II. Report of the Secretary of State
The Secretary of state having had under consideration the two letters of Oct. 13. 1789. from the President of the U. S. to Mr. Gouverneur Morris, and those from Mr. Morris to the President of Jan. 22. Jan. 22.1 Apr. 7. 13. May. 1. 29. July 3. Aug. 16. and Sep. 18. referred to him by the President, makes the following Report thereon.
The President’s letters of Jan. 22.2 authorized Mr. Morris to enter into conference with the British ministers in order to discover their sentiments on the following subjects.
1. Their detention of the Western posts contrary to the treaty of peace.
2. Indemnification for the negroes carried off against the stipulations of the same treaty.
3. A treaty for the regulation of the commerce between the two countries.
4. The exchange of a Minister.
The letters of Mr. Morris beforementioned state the communications, oral and written, which have passed between him and the ministers and from these the Secretary of state draws the following inferences.
1. That the British court is decided not to surrender the posts in any event; and that they will urge as a pretext that tho our courts of justice are now open to British subjects, they were so long shut after the peace as to have defeated irremediably the recovery of debts in many cases. They suggest indeed the idea of an indemnification on our part. But probably were we disposed to admit their right to indemnification, they would take care to set it so high as to ensure a disagreement.
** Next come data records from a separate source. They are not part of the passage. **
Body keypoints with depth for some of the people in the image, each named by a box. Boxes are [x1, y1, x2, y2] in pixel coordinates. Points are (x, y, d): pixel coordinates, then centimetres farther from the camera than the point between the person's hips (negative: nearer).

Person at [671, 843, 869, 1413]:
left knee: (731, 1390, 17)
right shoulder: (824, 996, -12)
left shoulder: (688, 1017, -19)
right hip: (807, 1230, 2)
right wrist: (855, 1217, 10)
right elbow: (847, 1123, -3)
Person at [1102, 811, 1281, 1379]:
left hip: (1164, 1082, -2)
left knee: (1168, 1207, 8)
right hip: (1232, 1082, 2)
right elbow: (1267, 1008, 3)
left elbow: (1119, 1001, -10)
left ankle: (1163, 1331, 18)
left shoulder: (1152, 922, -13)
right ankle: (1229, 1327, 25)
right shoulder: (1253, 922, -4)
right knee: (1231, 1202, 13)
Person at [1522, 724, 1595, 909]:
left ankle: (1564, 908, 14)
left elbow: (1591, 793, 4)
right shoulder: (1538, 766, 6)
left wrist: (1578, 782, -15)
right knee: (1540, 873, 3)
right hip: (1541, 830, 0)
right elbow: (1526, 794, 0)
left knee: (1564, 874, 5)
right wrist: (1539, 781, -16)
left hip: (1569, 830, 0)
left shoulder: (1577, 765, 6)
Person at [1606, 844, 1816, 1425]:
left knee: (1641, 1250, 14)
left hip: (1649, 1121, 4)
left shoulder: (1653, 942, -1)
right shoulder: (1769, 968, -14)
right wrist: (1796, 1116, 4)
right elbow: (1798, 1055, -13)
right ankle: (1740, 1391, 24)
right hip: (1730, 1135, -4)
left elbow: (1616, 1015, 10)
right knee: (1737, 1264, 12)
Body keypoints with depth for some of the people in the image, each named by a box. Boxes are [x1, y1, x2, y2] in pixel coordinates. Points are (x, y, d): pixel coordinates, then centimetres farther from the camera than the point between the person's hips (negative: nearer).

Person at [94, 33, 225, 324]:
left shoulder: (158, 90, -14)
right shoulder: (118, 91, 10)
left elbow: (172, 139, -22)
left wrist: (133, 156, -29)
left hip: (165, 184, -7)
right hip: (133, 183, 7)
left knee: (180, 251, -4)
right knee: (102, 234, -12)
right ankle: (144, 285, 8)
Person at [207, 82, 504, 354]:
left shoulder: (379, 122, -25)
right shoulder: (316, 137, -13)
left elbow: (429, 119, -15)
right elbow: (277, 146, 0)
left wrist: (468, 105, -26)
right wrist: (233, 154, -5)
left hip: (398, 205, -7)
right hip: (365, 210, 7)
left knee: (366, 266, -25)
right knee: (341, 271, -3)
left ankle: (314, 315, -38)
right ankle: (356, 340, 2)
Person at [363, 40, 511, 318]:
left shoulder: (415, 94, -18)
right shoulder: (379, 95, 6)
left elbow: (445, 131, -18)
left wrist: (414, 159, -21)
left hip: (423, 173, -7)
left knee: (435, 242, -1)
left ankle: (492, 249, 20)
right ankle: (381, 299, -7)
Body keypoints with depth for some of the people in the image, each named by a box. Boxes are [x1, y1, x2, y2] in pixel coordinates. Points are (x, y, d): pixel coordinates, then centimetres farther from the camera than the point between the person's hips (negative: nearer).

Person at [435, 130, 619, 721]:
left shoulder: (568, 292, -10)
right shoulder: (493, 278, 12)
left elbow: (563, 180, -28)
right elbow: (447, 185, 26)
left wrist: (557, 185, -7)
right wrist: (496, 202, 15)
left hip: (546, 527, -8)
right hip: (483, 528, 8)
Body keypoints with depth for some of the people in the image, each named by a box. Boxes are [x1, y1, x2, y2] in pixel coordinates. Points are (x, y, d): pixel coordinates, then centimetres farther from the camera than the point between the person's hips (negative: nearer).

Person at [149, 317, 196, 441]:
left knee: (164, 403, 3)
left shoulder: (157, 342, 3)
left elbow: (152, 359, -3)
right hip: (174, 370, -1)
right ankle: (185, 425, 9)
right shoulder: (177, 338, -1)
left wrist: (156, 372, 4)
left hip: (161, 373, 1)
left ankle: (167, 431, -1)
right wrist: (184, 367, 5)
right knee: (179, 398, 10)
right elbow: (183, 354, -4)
2. That as to indemnification for the negroes, their measures for concealing them in the first instance were so efficacious, as to reduce our demand for them, so far as we can support it by direct proof, to be very small indeed. It’s smallness seems to have kept it out of discussion. Were other difficulties removed, they would probably make none of this article.
3. That they equivocate on every proposal of a treaty of commerce, and authorize in their communications with Mr. Morris the same conclusions which have been drawn from those they had had from time to time with Mr. Adams, and those through Majr. Beckwith: to wit, that they do not mean to submit their present advantages in commerce to the risk which might attend a discussion of them, whereon some reciprocity could not fail to be demanded. Unless indeed we would agree to make it a treaty of alliance, as well as of commerce, so as to undermine our obligations with France. This method of stripping that rival nation of it’s alliances they tried successfully with Holland, endeavoured at with Spain, and have plainly and repeatedly suggested to us. For this they would probably relax some of the rigours they exercise against our commerce.
4. That as to a Minister, their Secretary for foreign affairs is disposed to exchange one, but meets with opposition in his cabinet, so as to render the issue uncertain.
From the whole of which the Secretary of state is of opinion
That Mr. Morris’s letters remove any doubts which might have been entertained as to the intentions and dispositions of the British cabinet.
That it would be dishonourable to the U.S. useless, and even injurious, to renew the propositions for a treaty of commerce, or for the exchange of a minister: and that these subjects should now remain dormant, till they shall be brought forward earnestly by them.
That the demands of the posts, and of indemnification for the negroes should not be again made till we are in readiness to do ourselves the justice which may be refused.
That Mr. Morris should be informed that he has fulfilled the object of his agency to the satisfaction of the President, inasmuch as he has enabled him to judge of the real views of the British cabinet, and that it is his pleasure that the matters committed to him be left in the situation in which the letter shall find them.
That a proper compensation be given to Mr. Morris for his services herein, which having been begun on the 22d. of January and ended the 18th. of September, comprehend a space of near 8. months: that the allowance to an Agent may be properly fixed any where between the half and the whole of what is allowed to a Chargé d’affaires; which, according to the establishment of the U.S. at the time of this appointment was at the rate of 3000. Dollars a year: consequently that such a sum of between one and two thousand dollars be allowed him as the President shall deem proper, on a view of the interference which this agency may have had with Mr. Morris’s private pursuits in Europe.
Dec. 15. 1790.
MS (DNA: RG 59, MLR); docketed by Lear. Tr (DNA: RG 59, SDC Entry in SJPL reads: “[Dec.] 15. Opinion Th: J. on Gouvr. Morris negociation with Gr.Br.”
1. The repetition of the date was intentional. See note and enclosures to Document i.
2. Thus in MS. TJ meant to allude to Washington’s letter of credence and his letter of instructions to Morris, both dated 13 Oct. 1789.